**Input records:**
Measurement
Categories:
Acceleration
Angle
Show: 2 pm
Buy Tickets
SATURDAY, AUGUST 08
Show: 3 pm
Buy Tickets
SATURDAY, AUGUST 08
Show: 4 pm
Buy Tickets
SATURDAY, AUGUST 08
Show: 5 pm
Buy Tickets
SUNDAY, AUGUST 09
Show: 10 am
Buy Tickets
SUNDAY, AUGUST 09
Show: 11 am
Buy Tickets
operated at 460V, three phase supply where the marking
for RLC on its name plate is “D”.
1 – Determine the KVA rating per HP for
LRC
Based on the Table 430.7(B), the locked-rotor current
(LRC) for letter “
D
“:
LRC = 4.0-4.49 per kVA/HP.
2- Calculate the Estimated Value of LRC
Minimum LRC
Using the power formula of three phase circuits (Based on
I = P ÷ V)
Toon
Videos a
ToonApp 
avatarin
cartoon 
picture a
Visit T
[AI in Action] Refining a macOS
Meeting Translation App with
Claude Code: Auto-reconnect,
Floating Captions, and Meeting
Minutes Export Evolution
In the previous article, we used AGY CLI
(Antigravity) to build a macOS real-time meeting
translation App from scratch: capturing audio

**Task objective:** Reproduce the lines of the records, replacing each occurrence of "Buy Tickets" with "Reserve Seats" and leaving every other line unaltered.

**Output of the task:**
Measurement
Categories:
Acceleration
Angle
Show: 2 pm
Reserve Seats
SATURDAY, AUGUST 08
Show: 3 pm
Reserve Seats
SATURDAY, AUGUST 08
Show: 4 pm
Reserve Seats
SATURDAY, AUGUST 08
Show: 5 pm
Reserve Seats
SUNDAY, AUGUST 09
Show: 10 am
Reserve Seats
SUNDAY, AUGUST 09
Show: 11 am
Reserve Seats
operated at 460V, three phase supply where the marking
for RLC on its name plate is “D”.
1 – Determine the KVA rating per HP for
LRC
Based on the Table 430.7(B), the locked-rotor current
(LRC) for letter “
D
“:
LRC = 4.0-4.49 per kVA/HP.
2- Calculate the Estimated Value of LRC
Minimum LRC
Using the power formula of three phase circuits (Based on
I = P ÷ V)
Toon
Videos a
ToonApp 
avatarin
cartoon 
picture a
Visit T
[AI in Action] Refining a macOS
Meeting Translation App with
Claude Code: Auto-reconnect,
Floating Captions, and Meeting
Minutes Export Evolution
In the previous article, we used AGY CLI
(Antigravity) to build a macOS real-time meeting
translation App from scratch: capturing audio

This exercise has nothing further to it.